Я промерз под зворыгинским взглядом, не встречавшим преграды во мне, разорвавшим во мне что-то главное, без чего я уже не могу жить как прежде, словно раньше, до этой минуты, еще как-то мог, а теперь наконец-то под давящим взглядом Зворыгина стали отваливаться от меня ледяные куски: пальцы, руки, лепнина лица, половина обмерзлого черепа… обнажая опоры нутряного устройства, перевитый клубок сизо-розовых шевелящихся дымных кишок, свалку маленьких тел, штабеля захлебнувшихся криком, удавленных, утопших, подохших от разрыва сердца пятилетних старичков с одинаково закоченевшими, смятыми омерзением личиками, и плаксиво раскрытыми синими ртами, и прижмуренными, как от невыносимого света, глазами. Вот кто может судить меня в нашей, моей, признаваемой мною шкале – вот каким он меня, значит, видит, Зворыгин.

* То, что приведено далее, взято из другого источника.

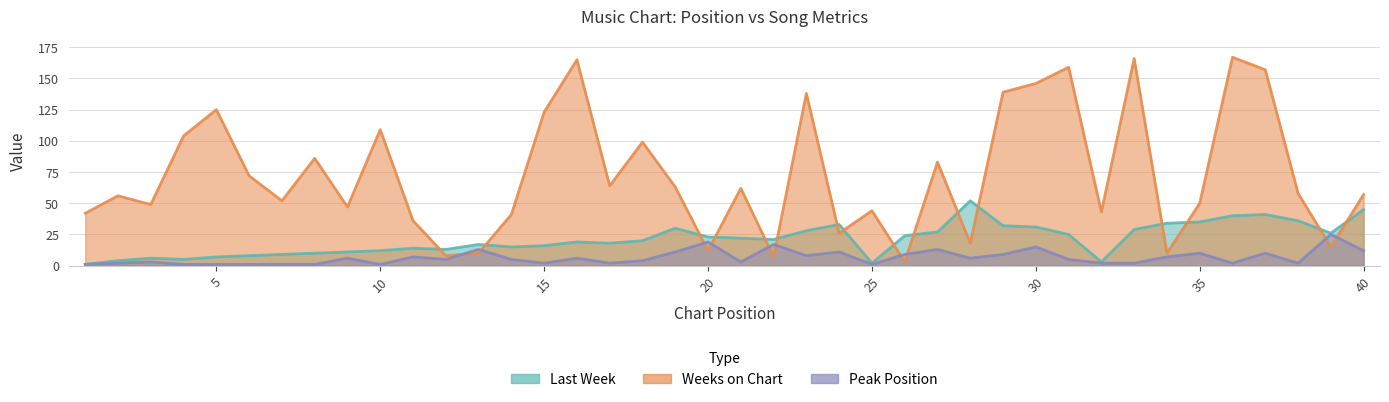

What is the sum of the Peak Position values at 36 and 39?

27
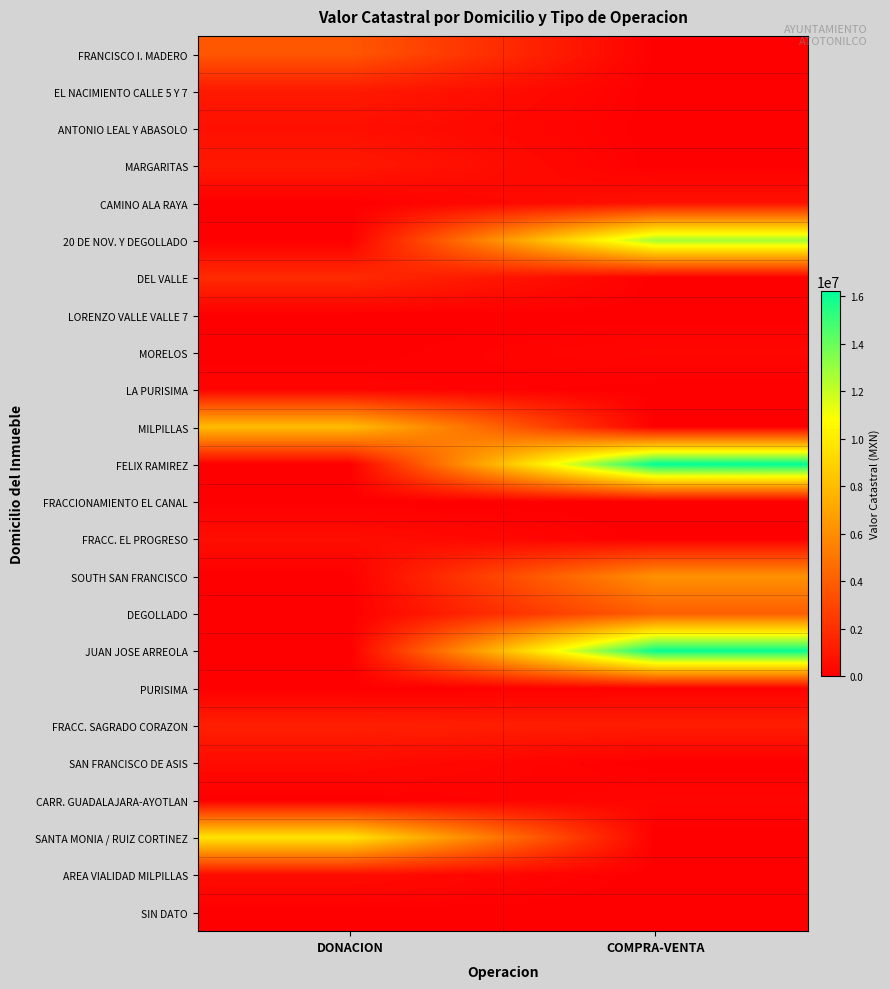

At which category is the sum across all series the highest?

COMPRA-VENTA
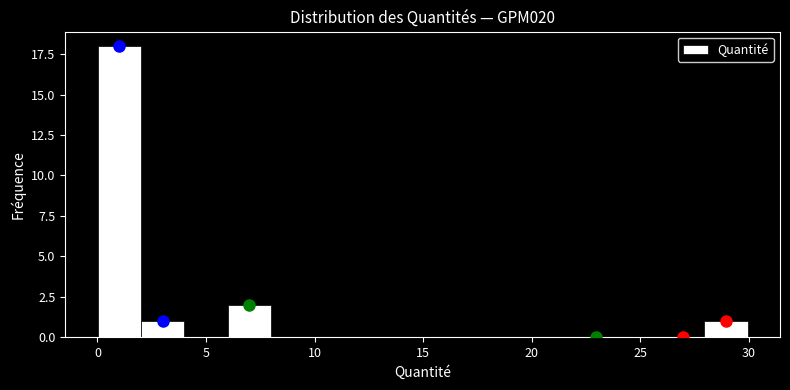

Around what value on the x-axis is the tallest bar? Give the approximate position of its centre, as read against the axis.

1.0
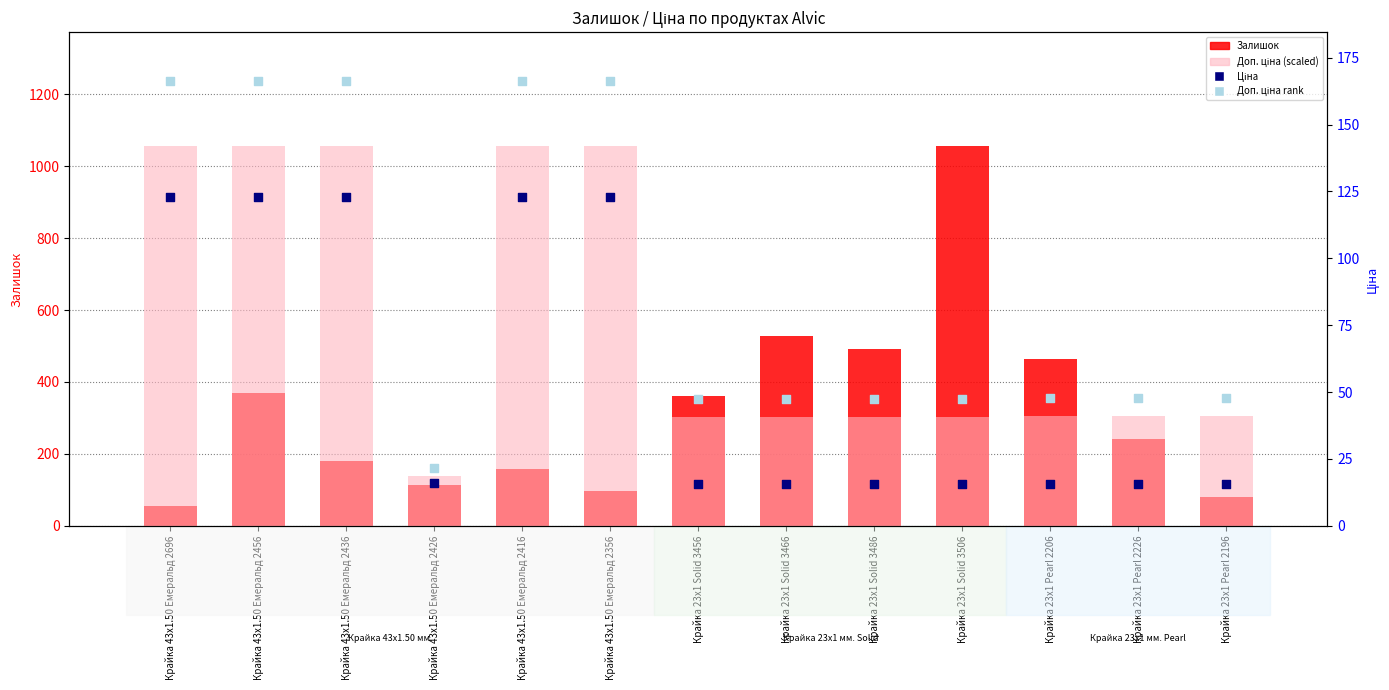

At how many categories does at least one series exceed 926?

6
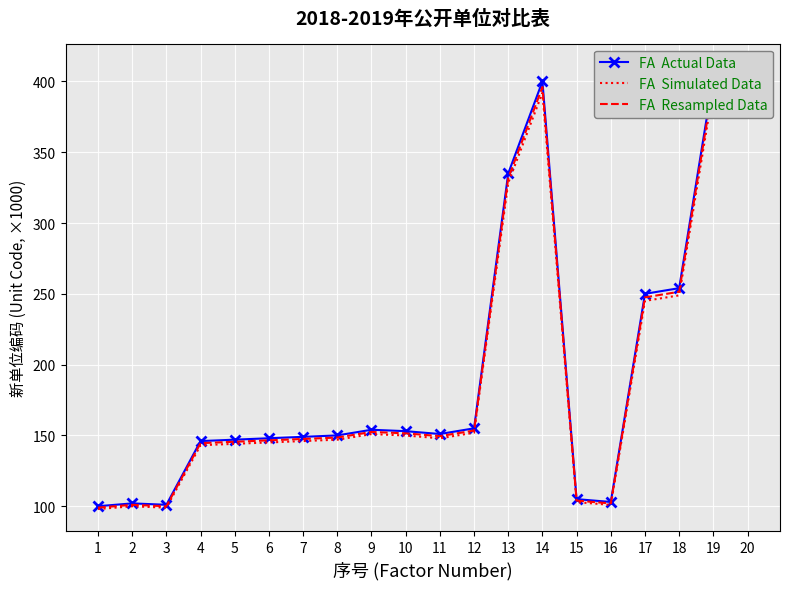

What is the value of the FA  Resampled Data point at the 14th from the left?

396.0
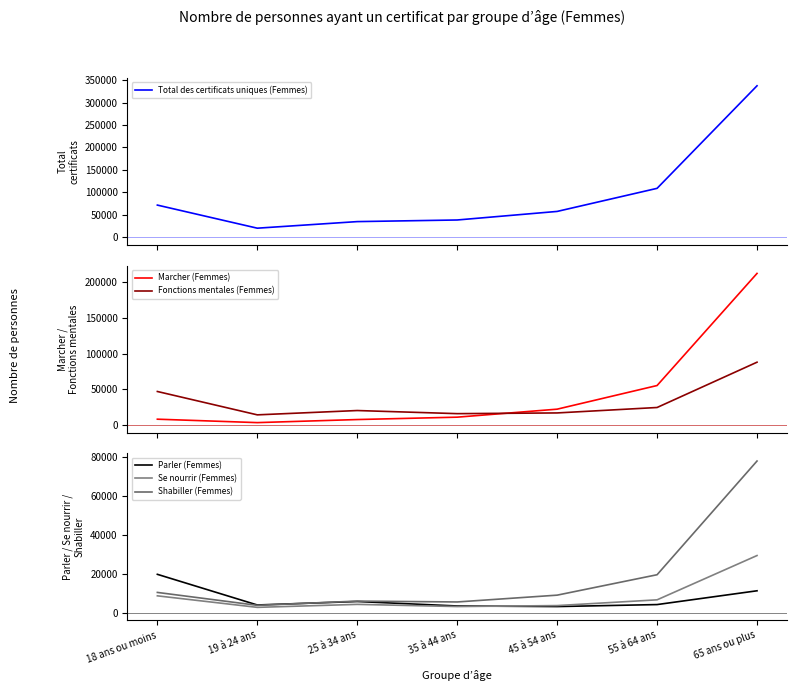

What is the spread (max minus min) of values at 65 ans ou plus?

326130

– Сразу после тебя. Стали мы там откапывать стойку шасси – что такое? А вот что. Вот что ты мне оставил. Вот тогда я в тебя в самом деле влюбился. Во всех вас одинаково. Хочешь, чтобы теперь честно было, красиво? Только нет за тобой красоты. Вся твоя красота под моим колесом в той любимовской яме осталась. Вот тогда я увидел ее – бились там изо всех своих жалких цыплячьих силенок: мама, мама, уаааа! Я смотрел и понять все не мог, как же это дите теперь титек не просит, пить и писать не просит, в штанишки не мочится или мамке своей на подол – вот такой еще маленький. Почему не орет? Ведь должно. Ведь по всей правде жизни должно. А теперь, значит, ты хочешь жить?